Home Health ICD-9/ICD-10 Alert

READER QUESTIONS:

Make the Right Call When PT and SN Go Head-to-Head

Question: If physical therapy and skilled nursing are both visiting a patient for different reasons, how do you know what should be primary? Would you go by the most intense service?
 
Also, would you ever use V57.1 as the primary diagnosis? If so, when?

 
Answer: The assessing clinician and coder should look beyond just "who has the most visits?" when determining the primary diagnosis when both therapy and nursing are involved. Ask yourself if nursing and therapy are treating related conditions.  
 
For example, say a patient is being seen after a joint replacement. Therapy performs 12 visits, while nursing provides only three visits to remove staples and perform venipuncture for INRs.
 In this case, you should not code PT first because the condition requiring both disciplines is the aftercare of the joint replacement; thus, it is primary.
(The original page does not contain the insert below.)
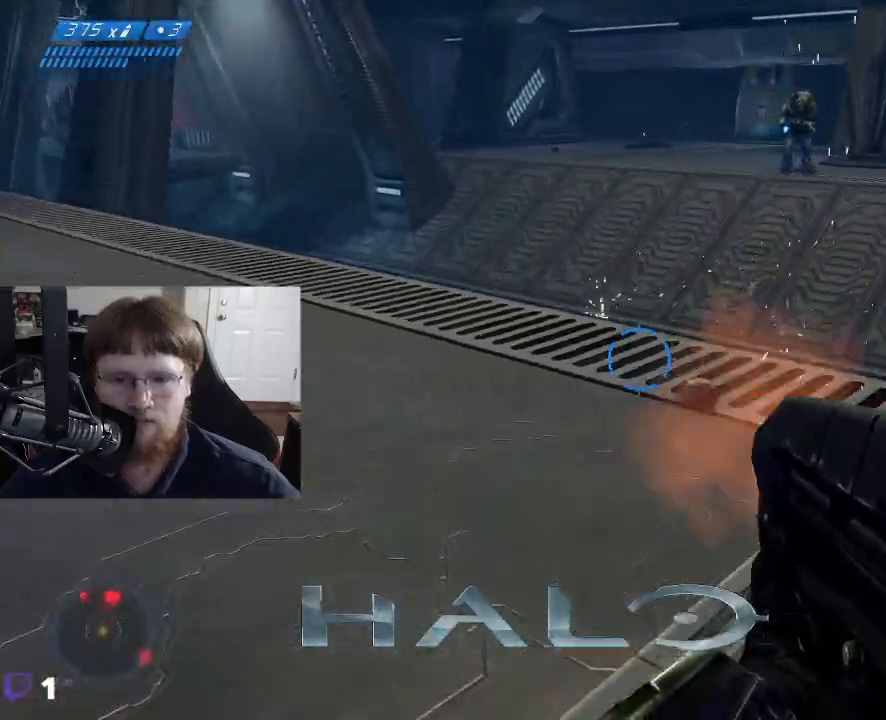
{"keys": ["a", "w"], "mouse": ["left"], "mouse_move": "up-right", "events": [[350, "w", "down"], [383, "mouse_left", "down"]]}
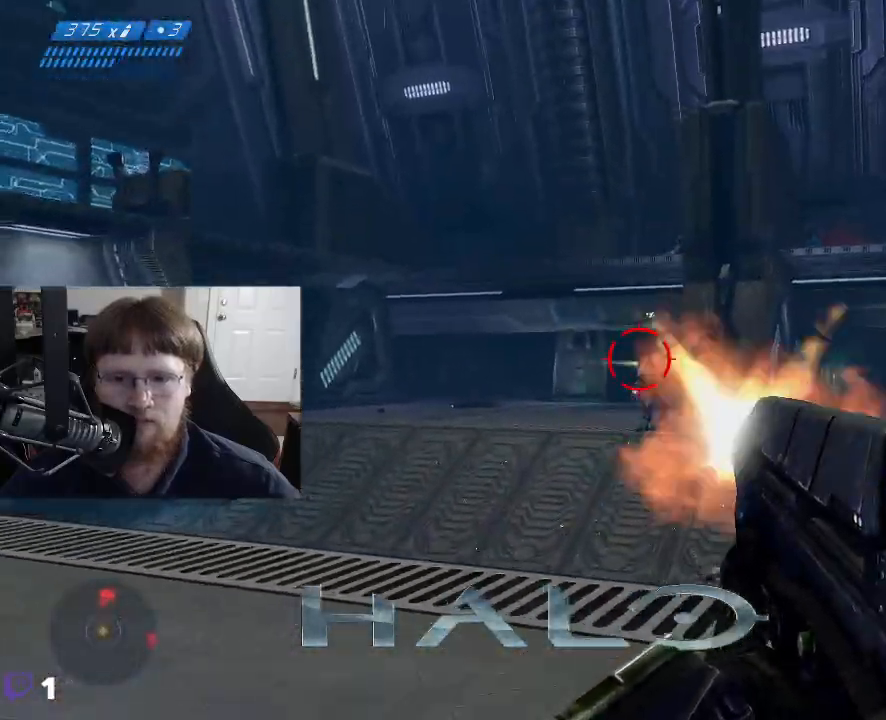
{"keys": ["a", "w"], "mouse": ["left"], "mouse_move": "up-right", "events": []}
One step further: If a patient is discharged from the hospital with congestive heart failure (CHF) and requires both nursing and therapy, you might be tempted to code V57.1 (Other physical therapy) as primary, followed by muscle weakness. This approach would garner 11 case mix points because the PT's frequency is higher.
 
Unfortunately, this approach is wrong. The primary focus of the care is the CHF, and the muscle weakness in most cases is the result of the CHF.
 
The pathophysiology of CHF includes the shunting of the blood away from the musculoskeletal system to the heart and brain as the heart decompensates, which results in muscle weakness. That means your payor will consider coding therapy and muscle weakness first be to upcoding.
 
This concept goes beyond the situation in which nursing and PT are being provided. It applies if more than one therapy is being provided, in which case you'd code the condition(s) being treated and then the V codes for therapy.

Essential: Official Coding Guidelines state that if the primary reason for admission is rehabilitation, then the coder should list the appropriate V code for the service, followed by the diagnosis or problem for which the service is being performed. But this guideline does NOT apply to home health coding.
 
You can consider coding the therapy first if that is the only service being provided. However, a better bet would be to code an acute condition being treated as primary over the V code.